Outback the entertainment continued, as an all-French heat unravelled between Antoine Delpero and Remi Arauzo. They both played patterns around the wave, recreating traditional style, and mixing it with the light-board revolution. This is what modern longboarding is all about. One style shouldn’t compromise another. Styles should mix. That’s the postmodern moment – and contemporary longboarding is a postmodern artform. Antoine flew into the semi finals.

Both Kai Sallas and Ned Snow showed great stamina in semi final one, keeping up their level of intensity with 8 point rides. There seemed to be no gaps between their moves, no apparent in-breath, just an outpouring of flowing noserides and turns. And it was Kai who clinched a slot in the final. Semi final two matched natural stylists Harley and Antoine. Both displayed footwork and noseriding, weighting and unweighting the board to create trim, all put together so quickly that the outward appearance is co-ordination. Actually, the movement of the feet offers a weaving of many points of balance. And the nose ride is the blue note, squashed and performed with soul, oozing quality and feeling, and signalling ‘style’.

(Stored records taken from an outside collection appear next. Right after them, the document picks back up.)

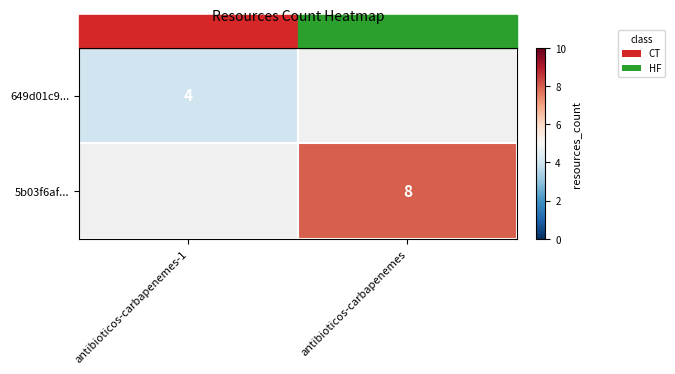

The value of 5b03f6af... at antibioticos-carbapenemes is 3.3. True or false?

False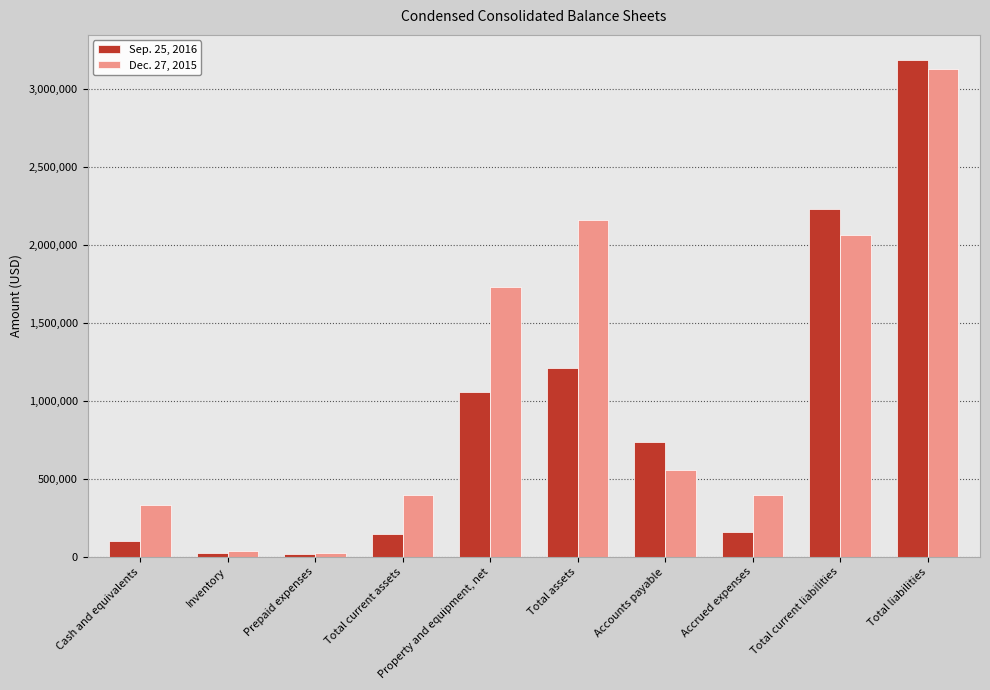

How many series are shown in this chart?

2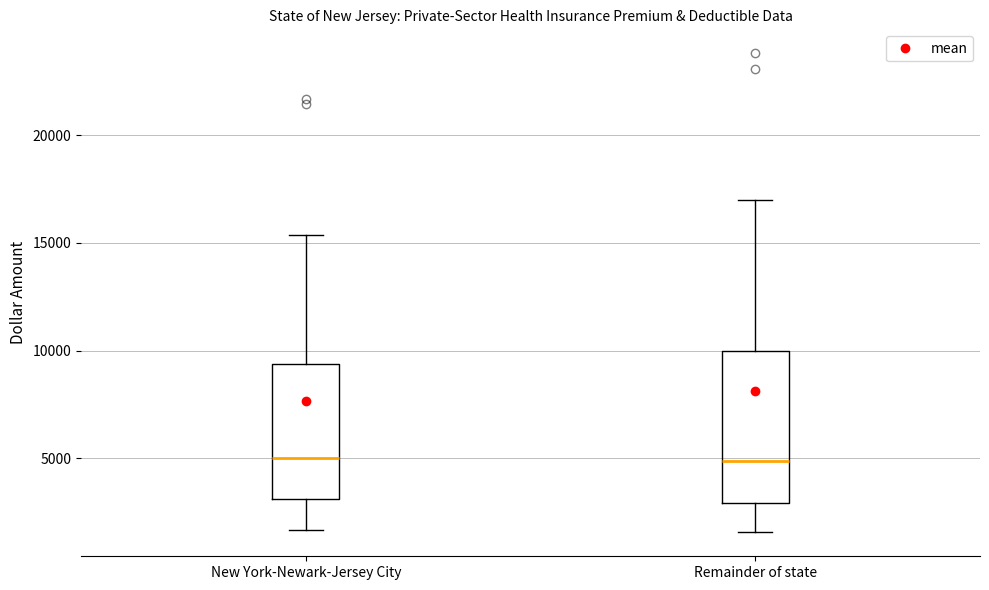

Comparing the boxes themselves (not the whiskers), which one is the tallest?

Remainder of state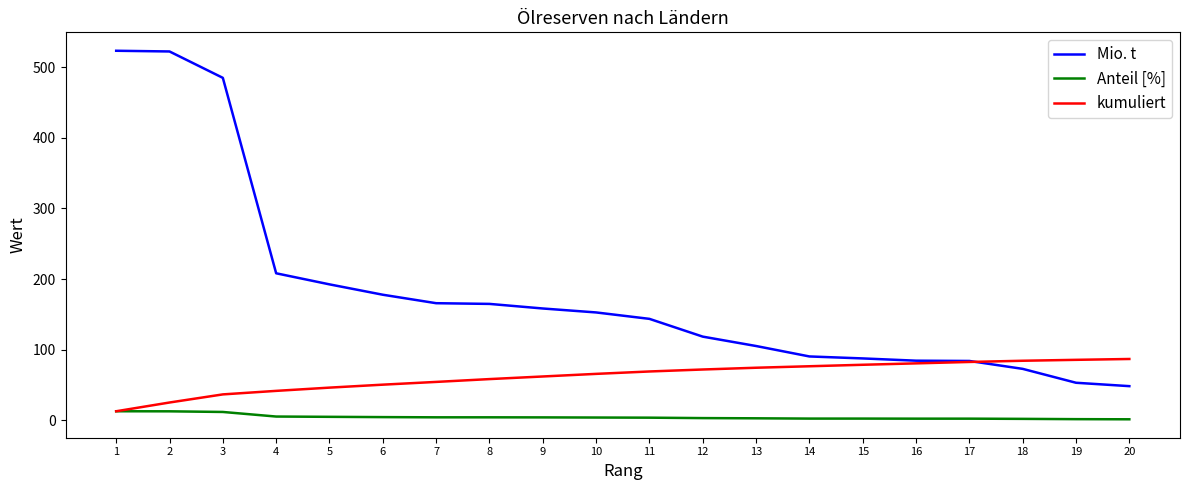

Which series has the widest spread of values?

Mio. t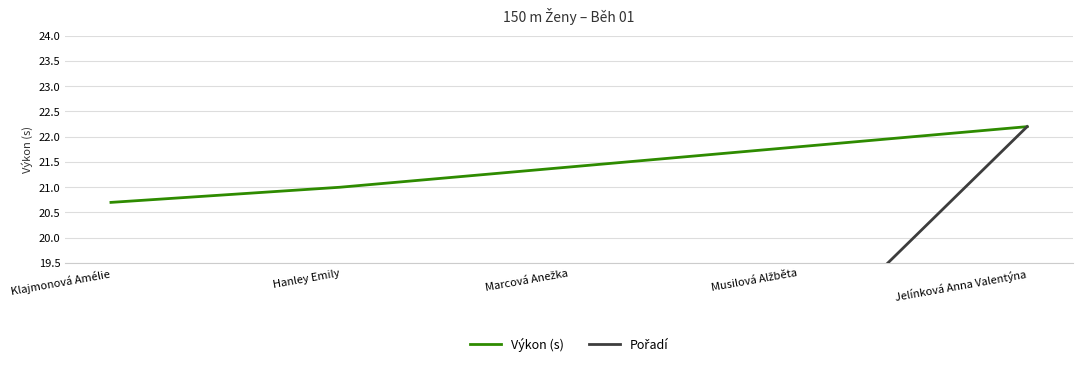

Which category has the lowest value in the Výkon (s) series?

Klajmonová Amélie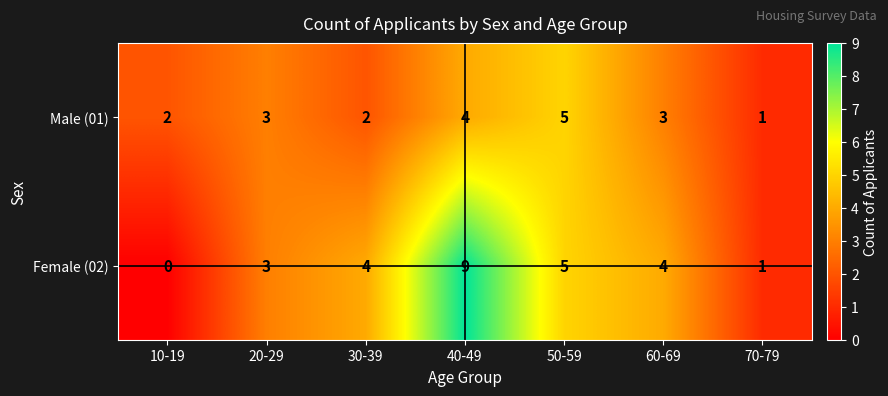

Which series changed the most between 40-49 and 50-59?

Female (02)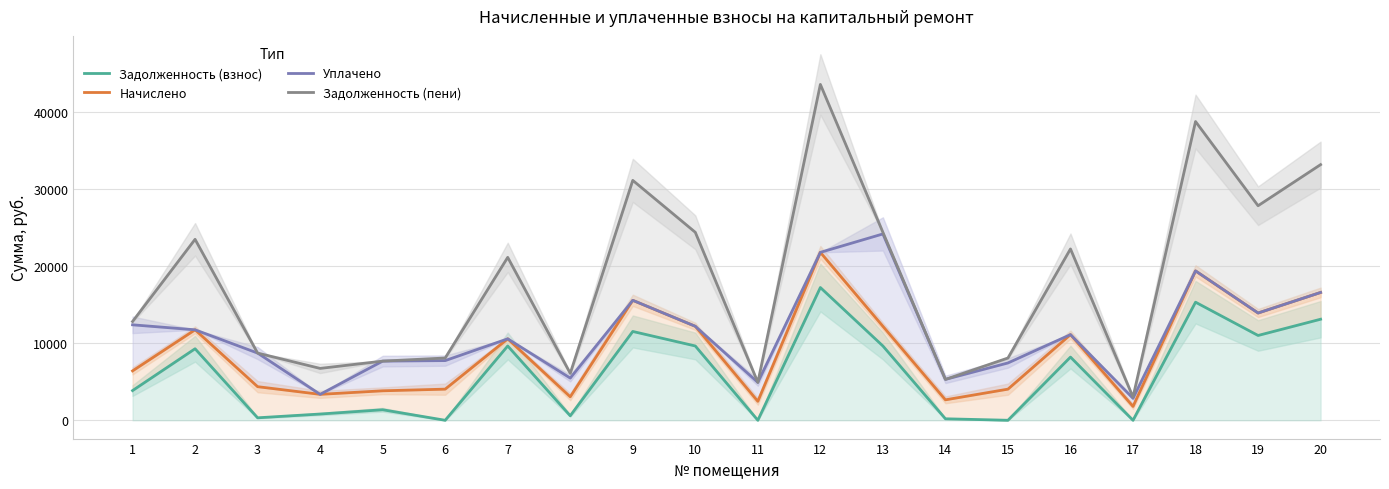

At how many categories does at least one series exceed 27946?

4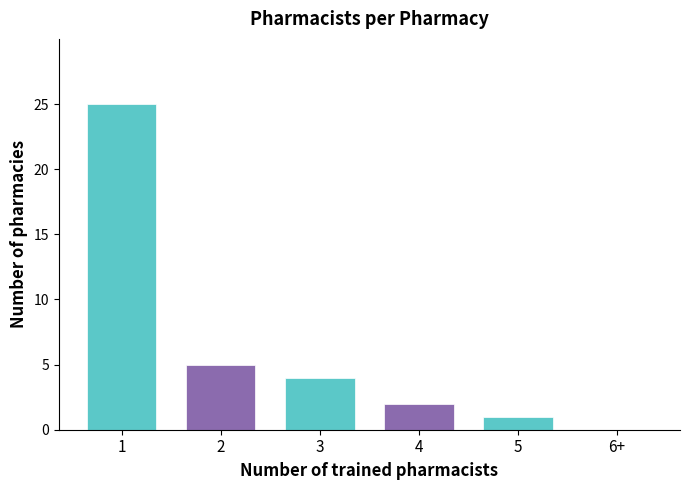

Reading left to right, what are all the values shown in this chart?

1=25	2=5	3=4	4=2	5=1	6+=0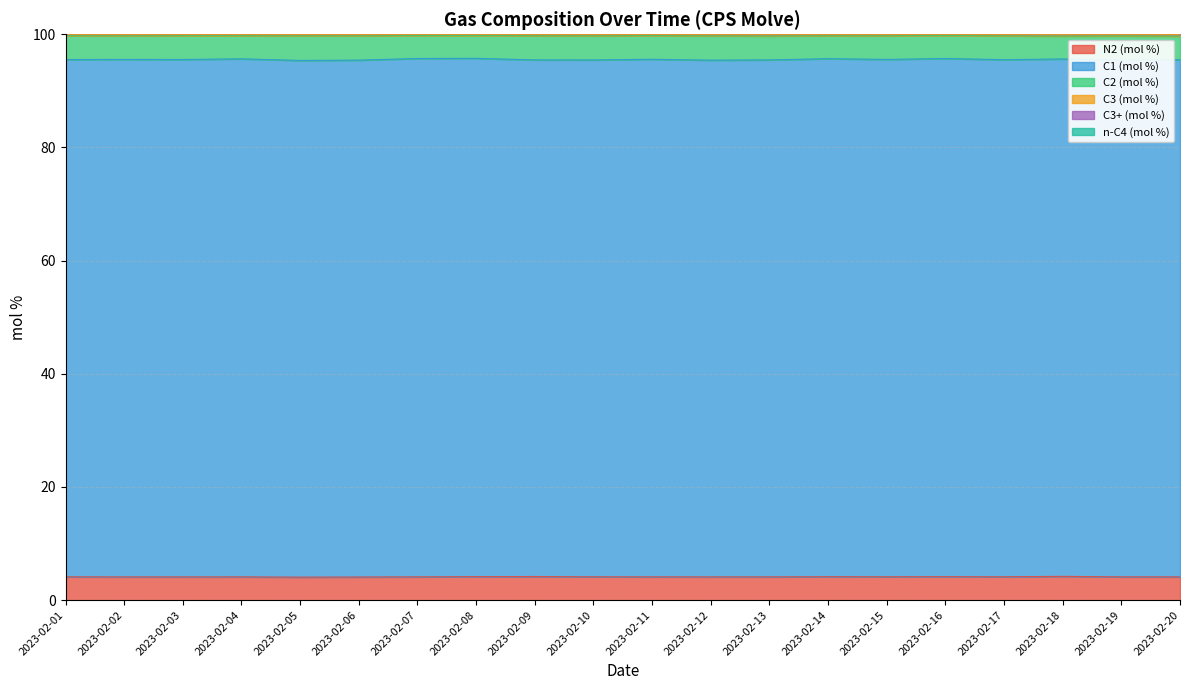

What is the minimum value for N2 (mol %)?

4.1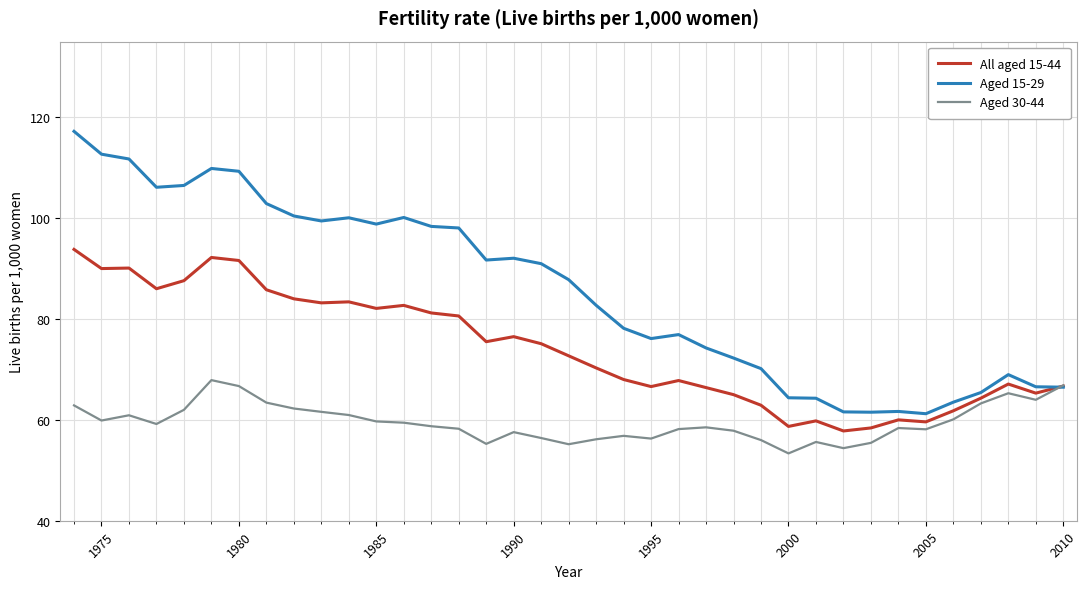

Which series has the largest total across all categories?

Aged 15-29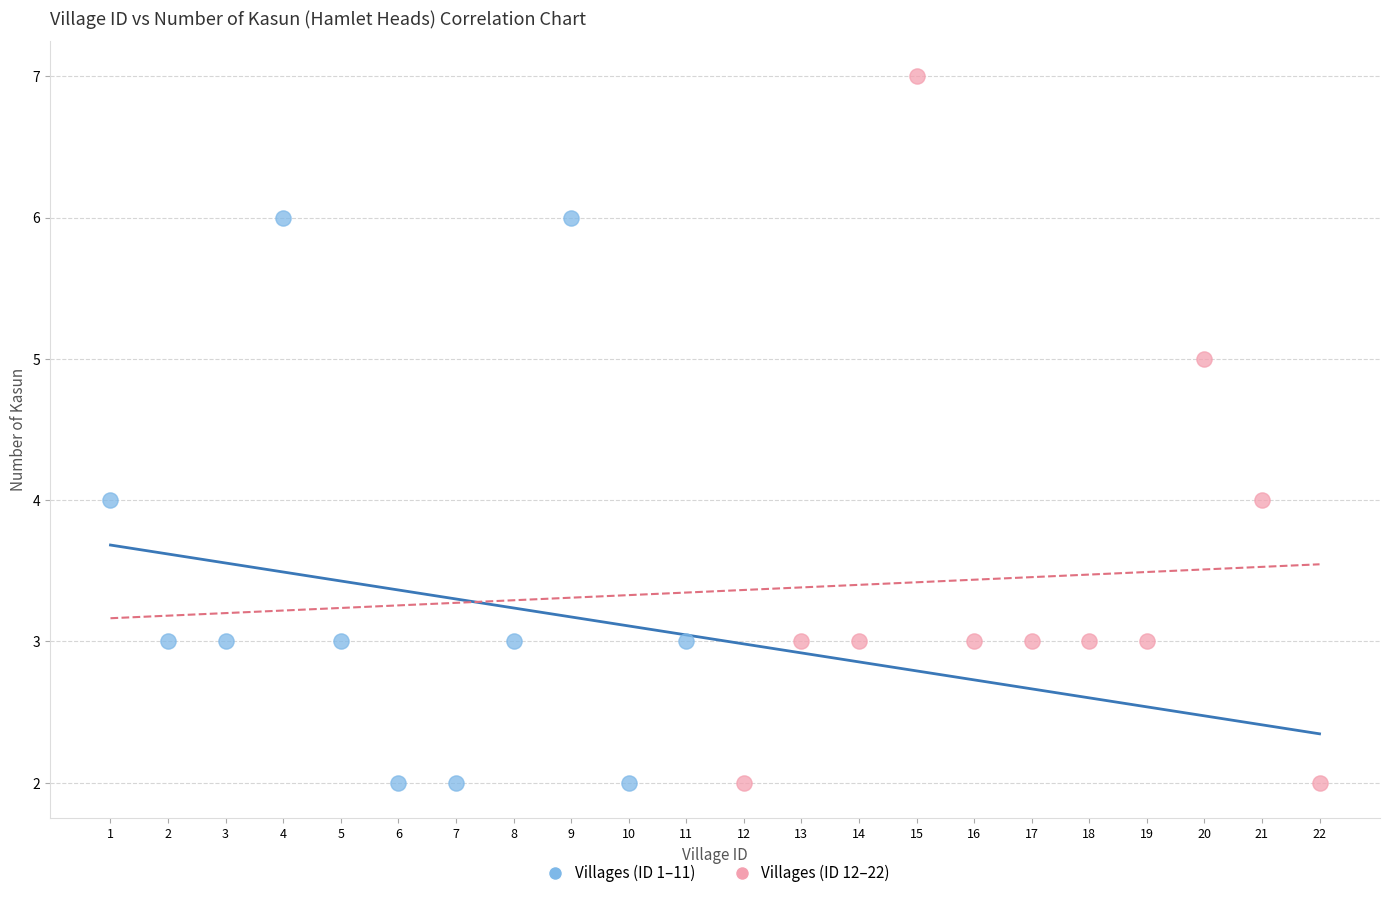

Which series contains the highest Y value?

Villages (ID 12–22)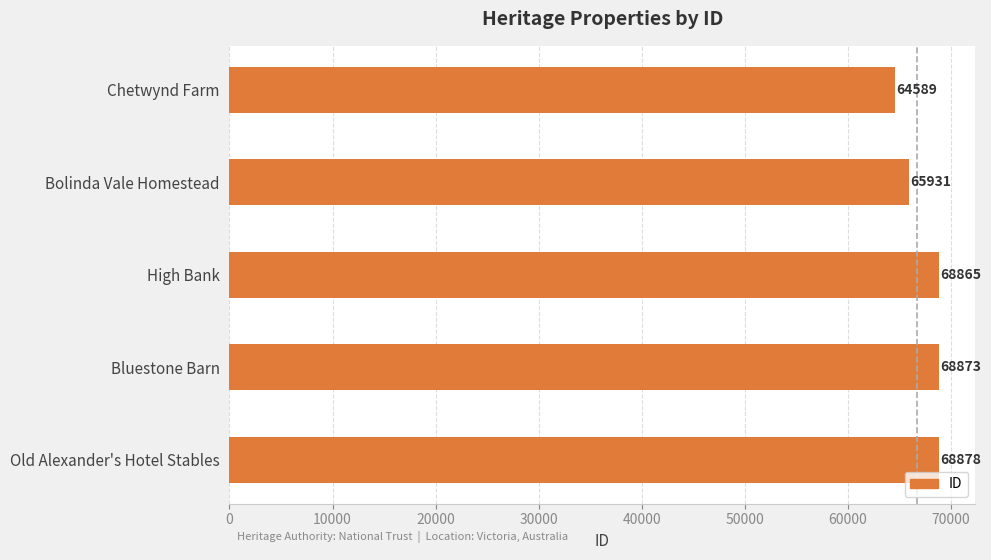

What is the difference between the maximum and minimum values?

4289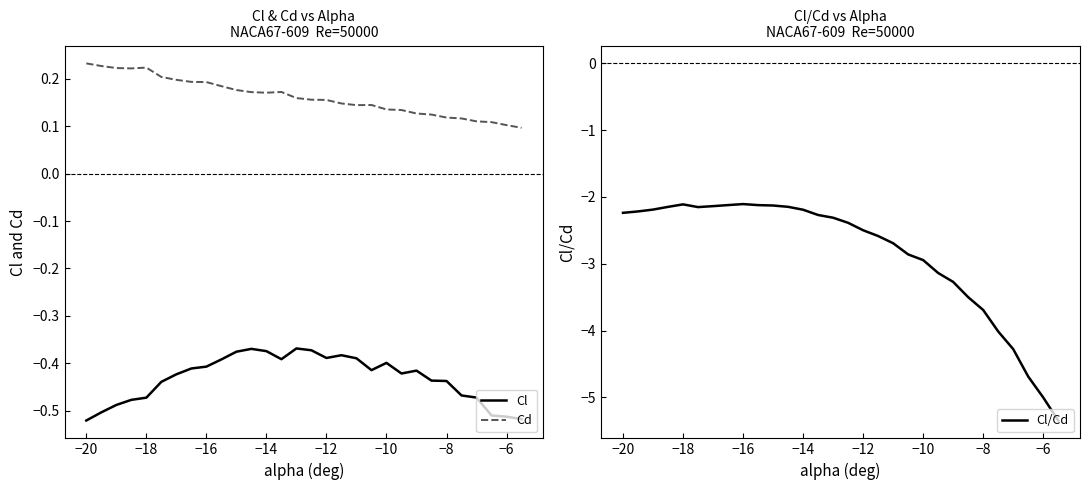

The value of Cd at −20 is 0.3. True or false?

False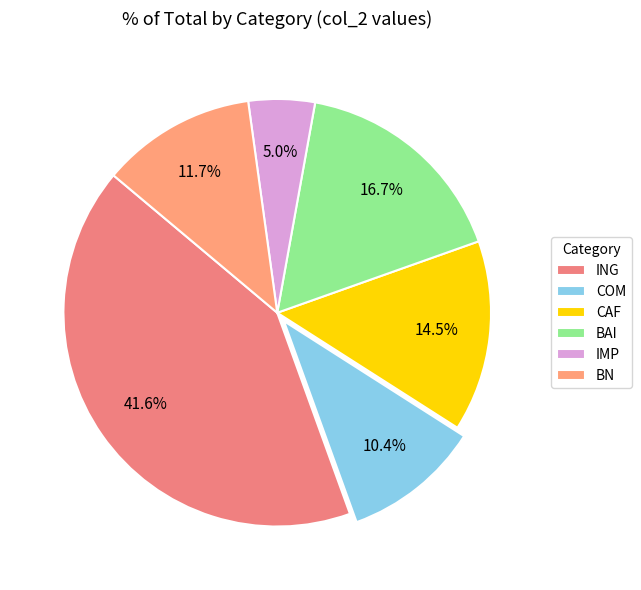

Rank the categories by value from highest to lowest.

ING, BAI, CAF, BN, COM, IMP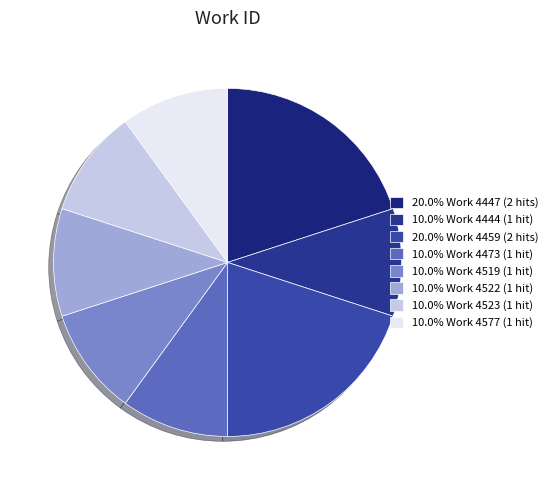

What is the largest slice in the pie chart?

4459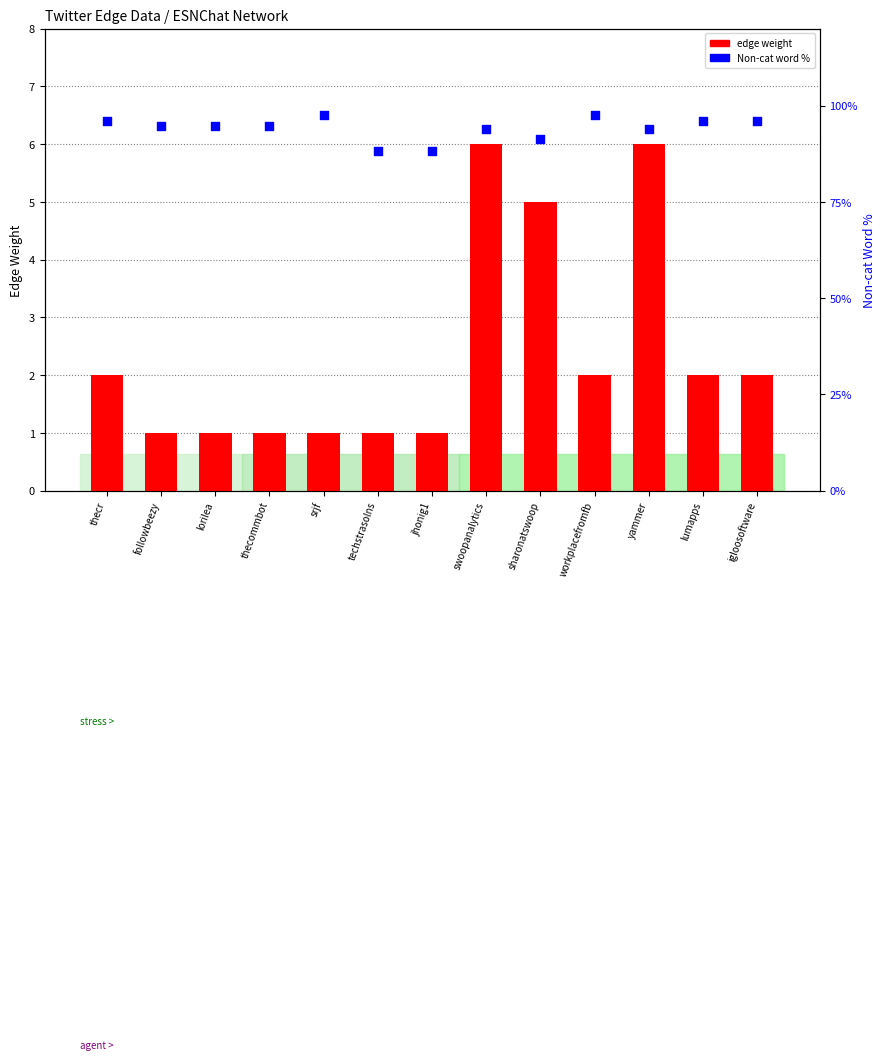

Which series contains the lowest Y value?

edge weight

Harley mixed feathering fives with outlandishly vertical re-entries and bagged an 8.90 wave score. Antoine stood at the tip, spine arched, head thrown, singing an anthem, dropped down, let the lip tap him on the shoulder out of curiosity, and made radical accents on deep sections for a 7.75. Up above, fleecy clouds thickened to the consistency of milkshake, darkened, dampened and gathered as thunderheads. A heavy tropical downpour let loose. As the steam and rain passed the waves turned glassy, and Harley emerged as the winner.

Following a short break, Harley paddled back out into the now shimmering lineup with Kai Sallas for the grand final. This was irresistible stuff. Watching it felt like you had just seen the secret, the mystery of surfing. The waves peeled perfectly. Kai and Harley surfed on an edge, working against the grain, milking every possible ounce of speed to set up for a blast, before ringing out. Some musicians play so much from the heart that their music hits you like a bullet. If it hits you like a sledgehammer, something is wrong, because then the music dulls or knocks you senseless. You want music, and surfing, to be killer, to take the breath away, so that you can be reborn in its presence. If you could can intensity in surfing, this would be the top brand. But this was also a display of ‘soul’ surfing - a devotional outpouring, a passion for longboarding. Kai Sallas won in the Maldives with a 7.90 and 7.75, and Harley is the new Oxbow World Champion.